--- Requirement ---
Search the listing for "Casque" and copy every line where it appears.

====

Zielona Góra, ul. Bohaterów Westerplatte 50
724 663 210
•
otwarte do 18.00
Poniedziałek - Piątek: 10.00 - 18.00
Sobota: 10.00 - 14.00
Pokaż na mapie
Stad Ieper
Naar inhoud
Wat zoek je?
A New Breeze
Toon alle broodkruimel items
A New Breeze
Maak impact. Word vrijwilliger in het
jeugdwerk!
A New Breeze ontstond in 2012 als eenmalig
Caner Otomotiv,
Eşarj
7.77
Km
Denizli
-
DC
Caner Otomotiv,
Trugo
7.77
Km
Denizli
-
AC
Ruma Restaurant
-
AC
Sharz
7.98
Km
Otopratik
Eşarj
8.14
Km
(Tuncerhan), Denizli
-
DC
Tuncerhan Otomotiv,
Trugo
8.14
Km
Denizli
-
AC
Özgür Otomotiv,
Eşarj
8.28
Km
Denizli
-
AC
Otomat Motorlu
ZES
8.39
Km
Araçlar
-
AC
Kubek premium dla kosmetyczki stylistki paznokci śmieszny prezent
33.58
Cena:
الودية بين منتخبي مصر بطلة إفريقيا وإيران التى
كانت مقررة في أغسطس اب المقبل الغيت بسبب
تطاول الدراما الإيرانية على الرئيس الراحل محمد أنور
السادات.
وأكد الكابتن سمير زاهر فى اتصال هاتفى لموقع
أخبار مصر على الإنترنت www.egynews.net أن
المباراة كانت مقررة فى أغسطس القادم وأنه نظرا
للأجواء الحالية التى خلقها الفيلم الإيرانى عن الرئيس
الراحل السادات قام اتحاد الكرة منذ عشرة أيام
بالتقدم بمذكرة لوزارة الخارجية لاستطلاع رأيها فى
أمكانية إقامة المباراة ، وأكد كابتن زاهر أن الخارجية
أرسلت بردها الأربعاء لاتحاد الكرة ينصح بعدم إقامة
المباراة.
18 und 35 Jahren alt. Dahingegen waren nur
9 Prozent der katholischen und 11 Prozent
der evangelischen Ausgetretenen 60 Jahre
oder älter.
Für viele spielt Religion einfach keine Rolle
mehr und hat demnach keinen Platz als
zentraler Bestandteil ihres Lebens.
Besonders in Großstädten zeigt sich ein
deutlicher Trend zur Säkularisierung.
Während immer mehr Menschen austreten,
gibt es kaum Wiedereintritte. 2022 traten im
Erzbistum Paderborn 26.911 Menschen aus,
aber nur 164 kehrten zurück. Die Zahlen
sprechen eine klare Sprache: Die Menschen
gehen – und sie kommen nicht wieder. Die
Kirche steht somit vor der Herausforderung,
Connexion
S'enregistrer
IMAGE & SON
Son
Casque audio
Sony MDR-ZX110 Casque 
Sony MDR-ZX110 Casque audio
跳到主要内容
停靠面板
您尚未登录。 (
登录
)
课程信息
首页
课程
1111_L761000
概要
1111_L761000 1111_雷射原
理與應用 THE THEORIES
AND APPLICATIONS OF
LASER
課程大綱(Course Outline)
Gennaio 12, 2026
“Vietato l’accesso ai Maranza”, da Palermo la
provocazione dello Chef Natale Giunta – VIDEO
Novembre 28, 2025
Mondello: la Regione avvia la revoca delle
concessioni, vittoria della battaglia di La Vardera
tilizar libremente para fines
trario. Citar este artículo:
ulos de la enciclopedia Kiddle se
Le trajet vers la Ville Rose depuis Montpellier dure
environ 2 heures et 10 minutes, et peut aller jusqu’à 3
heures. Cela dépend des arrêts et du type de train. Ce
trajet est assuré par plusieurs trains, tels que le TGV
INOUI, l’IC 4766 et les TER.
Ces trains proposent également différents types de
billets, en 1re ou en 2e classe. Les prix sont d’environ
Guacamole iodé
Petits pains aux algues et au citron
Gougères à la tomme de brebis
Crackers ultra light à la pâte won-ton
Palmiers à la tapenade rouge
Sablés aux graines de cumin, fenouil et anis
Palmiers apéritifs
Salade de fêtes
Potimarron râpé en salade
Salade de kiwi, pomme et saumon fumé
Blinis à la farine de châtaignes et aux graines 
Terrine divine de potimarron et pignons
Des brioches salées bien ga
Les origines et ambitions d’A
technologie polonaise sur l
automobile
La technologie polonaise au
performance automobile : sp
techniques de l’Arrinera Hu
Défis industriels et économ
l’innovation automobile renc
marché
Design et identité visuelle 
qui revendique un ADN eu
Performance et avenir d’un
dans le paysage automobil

====

--- Result of this task ---
Casque audio
Sony MDR-ZX110 Casque 
Sony MDR-ZX110 Casque audio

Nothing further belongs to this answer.